La Sarcleuse connaît la flore de ces ruines. Elle sait que les coquelicots préfèrent le côté sud, que les pissenlits poussent au nord, que les giroflées affectionnent les fentes des piédestaux. La mousse est une lèpre qui s’étend partout. Il y a des plantes persistantes dont elle a beau arracher la racine et qui repoussent toujours.

….. Mais il faut entendre la Sarcleuse raconter l’histoire de ces herbes. Elles n’ont pas poussé à toutes les époques avec la même sève. Sous Charles x, elles étaient encore timides, elles s’étendaient à peine comme un gazon léger… Sous Louis-Philippe, les herbes se durcirent ; le château, peuplé des fantômes paisibles du musée historique, commençait à n’être plus que le palais des ombres. Et ce fut sous le second Empire que les herbes triomphèrent ; elles grandirent impudemment, prirent possession de leur proie, menacèrent un instant de gagner les galeries, de verdir les grands et les petits appartements.

J’ai rêvé, à voir la Sarcleuse s’en aller lentement, le tablier plein d’herbes, courbée dans sa vieille jupe d’indienne. Elle est la dernière pitié qui empêche aux orties de monter et de cacher la tombe de la monarchie. Elle soigne, en bonne femme, cette lande où poussent les verdures des fosses.

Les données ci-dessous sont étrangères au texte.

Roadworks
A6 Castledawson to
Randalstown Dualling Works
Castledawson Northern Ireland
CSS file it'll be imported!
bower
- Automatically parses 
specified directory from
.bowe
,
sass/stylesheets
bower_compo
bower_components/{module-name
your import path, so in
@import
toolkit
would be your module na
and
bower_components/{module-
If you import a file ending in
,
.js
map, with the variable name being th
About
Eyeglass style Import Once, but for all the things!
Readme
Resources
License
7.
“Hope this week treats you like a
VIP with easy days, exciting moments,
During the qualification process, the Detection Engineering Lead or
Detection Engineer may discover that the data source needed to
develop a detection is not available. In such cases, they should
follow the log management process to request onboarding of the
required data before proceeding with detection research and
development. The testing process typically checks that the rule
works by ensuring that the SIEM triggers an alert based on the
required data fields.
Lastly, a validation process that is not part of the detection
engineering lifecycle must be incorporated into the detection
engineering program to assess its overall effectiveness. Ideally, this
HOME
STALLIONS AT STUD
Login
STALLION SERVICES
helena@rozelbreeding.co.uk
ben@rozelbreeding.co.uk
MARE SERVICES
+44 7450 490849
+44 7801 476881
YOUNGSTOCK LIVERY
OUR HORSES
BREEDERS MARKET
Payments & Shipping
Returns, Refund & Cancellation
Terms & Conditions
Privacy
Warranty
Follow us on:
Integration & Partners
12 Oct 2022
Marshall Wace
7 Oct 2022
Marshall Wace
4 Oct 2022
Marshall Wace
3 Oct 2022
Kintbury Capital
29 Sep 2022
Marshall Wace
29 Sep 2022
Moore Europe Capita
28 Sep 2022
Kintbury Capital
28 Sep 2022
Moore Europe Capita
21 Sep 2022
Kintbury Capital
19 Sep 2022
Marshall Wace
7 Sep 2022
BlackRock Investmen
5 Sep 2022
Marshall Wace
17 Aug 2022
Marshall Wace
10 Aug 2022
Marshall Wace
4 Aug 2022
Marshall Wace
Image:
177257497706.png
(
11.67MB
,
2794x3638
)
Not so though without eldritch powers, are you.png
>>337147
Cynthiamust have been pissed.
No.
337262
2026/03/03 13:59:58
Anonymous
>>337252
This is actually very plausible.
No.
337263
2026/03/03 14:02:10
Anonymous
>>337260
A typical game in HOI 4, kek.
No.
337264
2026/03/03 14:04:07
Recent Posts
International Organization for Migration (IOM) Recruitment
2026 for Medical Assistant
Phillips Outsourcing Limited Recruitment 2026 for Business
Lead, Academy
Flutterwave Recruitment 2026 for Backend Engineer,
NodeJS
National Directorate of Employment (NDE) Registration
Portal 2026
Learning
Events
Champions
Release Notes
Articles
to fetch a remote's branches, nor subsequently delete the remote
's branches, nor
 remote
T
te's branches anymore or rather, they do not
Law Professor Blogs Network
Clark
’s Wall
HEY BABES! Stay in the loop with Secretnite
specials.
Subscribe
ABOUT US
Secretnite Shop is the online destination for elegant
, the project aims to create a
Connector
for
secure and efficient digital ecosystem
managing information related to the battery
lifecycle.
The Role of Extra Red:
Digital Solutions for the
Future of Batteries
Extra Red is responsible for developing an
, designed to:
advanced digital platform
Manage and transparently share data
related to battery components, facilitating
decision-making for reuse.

Je me suis imaginé qu’elle était l’ombre de quelque marquise, revenue d’un des bosquets du parc, et qui avait la religion de ces ruines. Elle lutte sans cesse, de ses pauvres doigts raidis, contre la mousse impitoyable. Elle s’entête dans sa besogne vaine, sentant bien que, si elle s’arrêtait un jour, le flot des herbes déborderait et la noierait elle-même. Parfois, elle se redresse et jette un long regard sur le champ de pierres, elle en surveille les coins éloignés où la végétation est plus grasse. Et elle reste là un instant, la face pâle, comprenant peut-être l’inutilité de ses bons soins, heureuse de la joie amère d’être la suprême consolatrice de ces pavés.

Mais il viendra un jour où les doigts de la Sarcleuse se raidiront encore. Alors, le champ de pierres sera livré aux orties, aux chardons, à toutes les herbes folles. Il deviendra broussaille énorme, taillis de plantes tordues et aigres. Et la Sarcleuse se perdra dans les fourrés, écartant des poignées de tiges plus hautes qu’elle, se frayant un passage au milieu de brins de chiendent grands comme de jeunes bouleaux, luttant encore, jusqu’au jour où ces brins la lieront de toutes parts, la prendront aux membres, à la taille, à la gorge, pour la jeter morte à cette mer qui la roulera dans le flot toujours montant des verdures[2]. »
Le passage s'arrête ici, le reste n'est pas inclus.